“Get out of the way, Shitty Kitty.”
“Oh, Winston. You’re such a good doggie. Yes you are, my sweet boy.”
Every time I hear her dismiss the cat with verbal abuse and cuddle the dog with kisses, I have flashbacks to my childhood. It seemed to me like there always had to be a bad child.
I wasn’t the good daughter because I got straight A’s on my report card. That was expected of me and never rewarded. No, I was the good daughter because my brother smoked pot. I was good because he was a “Druggie” son.
And then if I screwed up, like getting drunk or having a hickey on my neck… Well, actually, my brother was gone by then. They sent him to sleep under the bushes on a golfcourse.
The second round of Good-Child-Bad-Child would be between me and my little sister, a step-sister (same mother, different father). Surely, I could never win that round as she had two parents and I didn’t. My mother always argues that she treats all of her children the same and that if there were any discrepancies, it was my step-father’s fault. My question is “Did she love us all and shower us with kisses and kindness?” Spoken like the true “ungrateful bitch” that I am.
Being raised in an environment of Black & White Thinking is directly responsible for some of my strongest faults (or strongest weaknesses?). I need to hear the words “Good girl.” I feel extreme emotional discomfort while waiting for the praise that should follow a job well done. I looked to my teachers for confirmation that I was a good girl. I looked to my bosses for confirmation that I was a good girl. I looked to my boyfriends for confirmation that I was a good girl. I am needy for praise.
I still feel like I am in competition with my classmates, my coworkers, and my friends because only one of us can be the good child. The rest have to settle for being dismissed, and no-one wants to feel like they don’t matter. Feeling unloved is the worst, even if it is an illusion.

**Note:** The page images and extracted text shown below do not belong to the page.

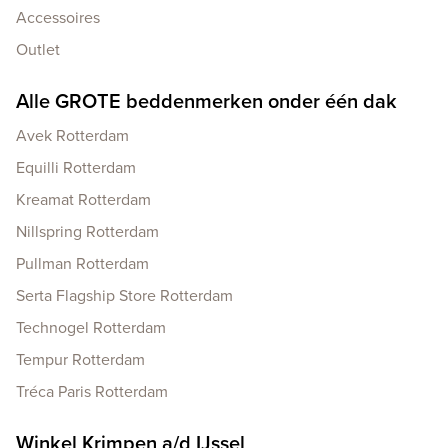
Accessoires
Outlet
Alle GROTE beddenmerken onder één dak
Avek Rotterdam
Equilli Rotterdam
Kreamat Rotterdam
Nillspring Rotterdam
Pullman Rotterdam
Serta Flagship Store Rotterdam
Technogel Rotterdam
Tempur Rotterdam
Tréca Paris Rotterdam
Winkel Krimpen a/d IJssel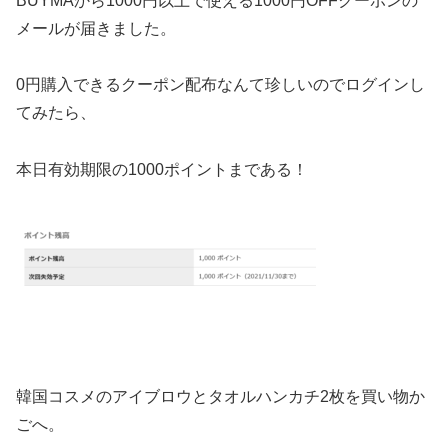
BUYMAから1000円以上で使える1000円OFFクーポンの
メールが届きました。
0円購入できるクーポン配布なんて珍しいのでログインし
てみたら、
本日有効期限の1000ポイントまである！
韓国コスメのアイブロウとタオルハンカチ2枚を買い物か
ごへ。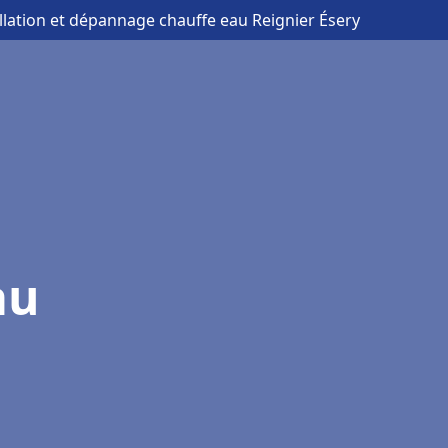
allation et dépannage chauffe eau Reignier Ésery
au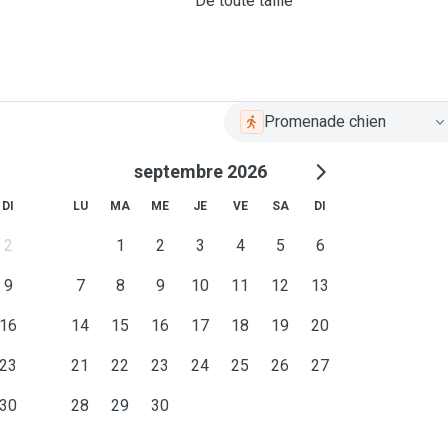
De toute taille
Promenade chien
septembre 2026
DI
LU
MA
ME
JE
VE
SA
DI
2
1
2
3
4
5
6
9
7
8
9
10
11
12
13
16
14
15
16
17
18
19
20
23
21
22
23
24
25
26
27
30
28
29
30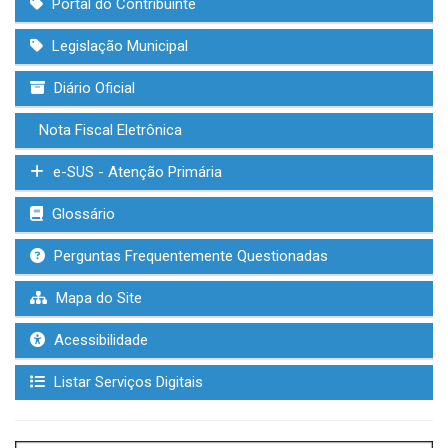
Portal do Contribuinte
Legislação Municipal
Diário Oficial
Nota Fiscal Eletrônica
e-SUS - Atenção Primária
Glossário
Perguntas Frequentemente Questionadas
Mapa do Site
Acessibilidade
Listar Serviços Digitais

Does my mommy love me? Hell ya! She just has unreasonable expectations and when I fall short, she doesn’t know how to express herself lovingly. She learned that from her father who learned it from his mother; and I learned it from her. It is a constant struggle for me to remember that every person is special and unique. I should not lay the burden of my perfectionist expectations on another person’s head. Laying my unreasonable expectations on my spouse, for example, made us both miserable as no-one alive can measure up to the oppressive standards that I place on myself. Sometimes I can’t even do it.
Black & White Thinking, good child versus bad child, unreasonable expectations, a need for overt praise… these are my family’s legacy to me. Well, I reject it because I think it’s crap! I am a good daughter and my brother is a good son, and we can both be good children simultaneously. I love him and he loves me. More importantly, we are unique and special, and good human beings. That should be enough.